▶ [AIM OF THE EXERCISE]:
Write out the listing below in its entirety, minus the pictures, without changing a word.

● ● ●

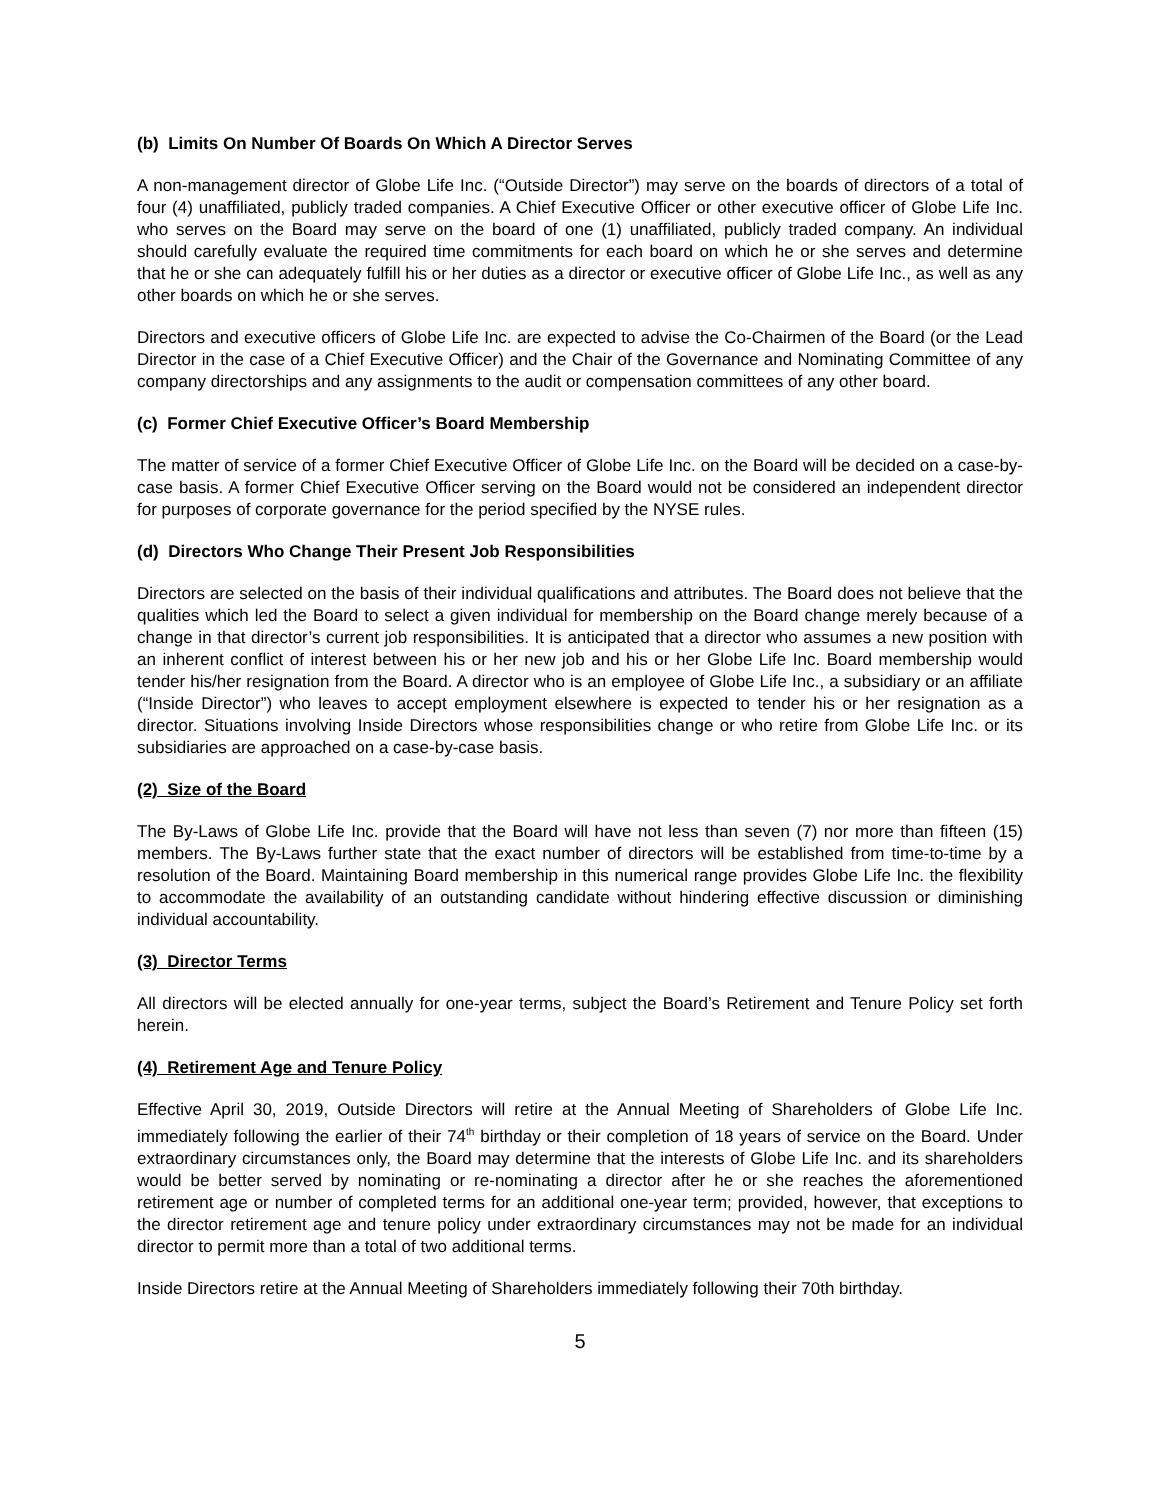(b) Limits On Number Of Boards On Which A Director Serves
A non-management director of Globe Life Inc. (“Outside Director”) may serve on the boards of directors of a total of four (4) unaffiliated, publicly traded companies. A Chief Executive Officer or other executive officer of Globe Life Inc. who serves on the Board may serve on the board of one (1) unaffiliated, publicly traded company. An individual should carefully evaluate the required time commitments for each board on which he or she serves and determine that he or she can adequately fulfill his or her duties as a director or executive officer of Globe Life Inc., as well as any other boards on which he or she serves.
Directors and executive officers of Globe Life Inc. are expected to advise the Co-Chairmen of the Board (or the Lead Director in the case of a Chief Executive Officer) and the Chair of the Governance and Nominating Committee of any company directorships and any assignments to the audit or compensation committees of any other board.
(c) Former Chief Executive Officer’s Board Membership
The matter of service of a former Chief Executive Officer of Globe Life Inc. on the Board will be decided on a case-by-case basis. A former Chief Executive Officer serving on the Board would not be considered an independent director for purposes of corporate governance for the period specified by the NYSE rules.
(d) Directors Who Change Their Present Job Responsibilities
Directors are selected on the basis of their individual qualifications and attributes. The Board does not believe that the qualities which led the Board to select a given individual for membership on the Board change merely because of a change in that director’s current job responsibilities. It is anticipated that a director who assumes a new position with an inherent conflict of interest between his or her new job and his or her Globe Life Inc. Board membership would tender his/her resignation from the Board. A director who is an employee of Globe Life Inc., a subsidiary or an affiliate (“Inside Director”) who leaves to accept employment elsewhere is expected to tender his or her resignation as a director. Situations involving Inside Directors whose responsibilities change or who retire from Globe Life Inc. or its subsidiaries are approached on a case-by-case basis.
(2) Size of the Board
The By-Laws of Globe Life Inc. provide that the Board will have not less than seven (7) nor more than fifteen (15) members. The By-Laws further state that the exact number of directors will be established from time-to-time by a resolution of the Board. Maintaining Board membership in this numerical range provides Globe Life Inc. the flexibility to accommodate the availability of an outstanding candidate without hindering effective discussion or diminishing individual accountability.
(3) Director Terms
All directors will be elected annually for one-year terms, subject the Board’s Retirement and Tenure Policy set forth herein.
(4) Retirement Age and Tenure Policy
Effective April 30, 2019, Outside Directors will retire at the Annual Meeting of Shareholders of Globe Life Inc. immediately following the earlier of their 74<sup>th</sup> birthday or their completion of 18 years of service on the Board. Under extraordinary circumstances only, the Board may determine that the interests of Globe Life Inc. and its shareholders would be better served by nominating or re-nominating a director after he or she reaches the aforementioned retirement age or number of completed terms for an additional one-year term; provided, however, that exceptions to the director retirement age and tenure policy under extraordinary circumstances may not be made for an individual director to permit more than a total of two additional terms.
Inside Directors retire at the Annual Meeting of Shareholders immediately following their 70th birthday.
5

● ● ●

▶ [PROBLEM SOLUTION]:
(b) Limits On Number Of Boards On Which A Director Serves
A non-management director of Globe Life Inc. (“Outside Director”) may serve on the boards of directors of a total of four (4) unaffiliated, publicly traded companies. A Chief Executive Officer or other executive officer of Globe Life Inc. who serves on the Board may serve on the board of one (1) unaffiliated, publicly traded company. An individual should carefully evaluate the required time commitments for each board on which he or she serves and determine that he or she can adequately fulfill his or her duties as a director or executive officer of Globe Life Inc., as well as any other boards on which he or she serves.
Directors and executive officers of Globe Life Inc. are expected to advise the Co-Chairmen of the Board (or the Lead Director in the case of a Chief Executive Officer) and the Chair of the Governance and Nominating Committee of any company directorships and any assignments to the audit or compensation committees of any other board.
(c) Former Chief Executive Officer’s Board Membership
The matter of service of a former Chief Executive Officer of Globe Life Inc. on the Board will be decided on a case-by-case basis. A former Chief Executive Officer serving on the Board would not be considered an independent director for purposes of corporate governance for the period specified by the NYSE rules.
(d) Directors Who Change Their Present Job Responsibilities
Directors are selected on the basis of their individual qualifications and attributes. The Board does not believe that the qualities which led the Board to select a given individual for membership on the Board change merely because of a change in that director’s current job responsibilities. It is anticipated that a director who assumes a new position with an inherent conflict of interest between his or her new job and his or her Globe Life Inc. Board membership would tender his/her resignation from the Board. A director who is an employee of Globe Life Inc., a subsidiary or an affiliate (“Inside Director”) who leaves to accept employment elsewhere is expected to tender his or her resignation as a director. Situations involving Inside Directors whose responsibilities change or who retire from Globe Life Inc. or its subsidiaries are approached on a case-by-case basis.
(2) Size of the Board
The By-Laws of Globe Life Inc. provide that the Board will have not less than seven (7) nor more than fifteen (15) members. The By-Laws further state that the exact number of directors will be established from time-to-time by a resolution of the Board. Maintaining Board membership in this numerical range provides Globe Life Inc. the flexibility to accommodate the availability of an outstanding candidate without hindering effective discussion or diminishing individual accountability.
(3) Director Terms
All directors will be elected annually for one-year terms, subject the Board’s Retirement and Tenure Policy set forth herein.
(4) Retirement Age and Tenure Policy
Effective April 30, 2019, Outside Directors will retire at the Annual Meeting of Shareholders of Globe Life Inc. immediately following the earlier of their 74<sup>th</sup> birthday or their completion of 18 years of service on the Board. Under extraordinary circumstances only, the Board may determine that the interests of Globe Life Inc. and its shareholders would be better served by nominating or re-nominating a director after he or she reaches the aforementioned retirement age or number of completed terms for an additional one-year term; provided, however, that exceptions to the director retirement age and tenure policy under extraordinary circumstances may not be made for an individual director to permit more than a total of two additional terms.
Inside Directors retire at the Annual Meeting of Shareholders immediately following their 70th birthday.
5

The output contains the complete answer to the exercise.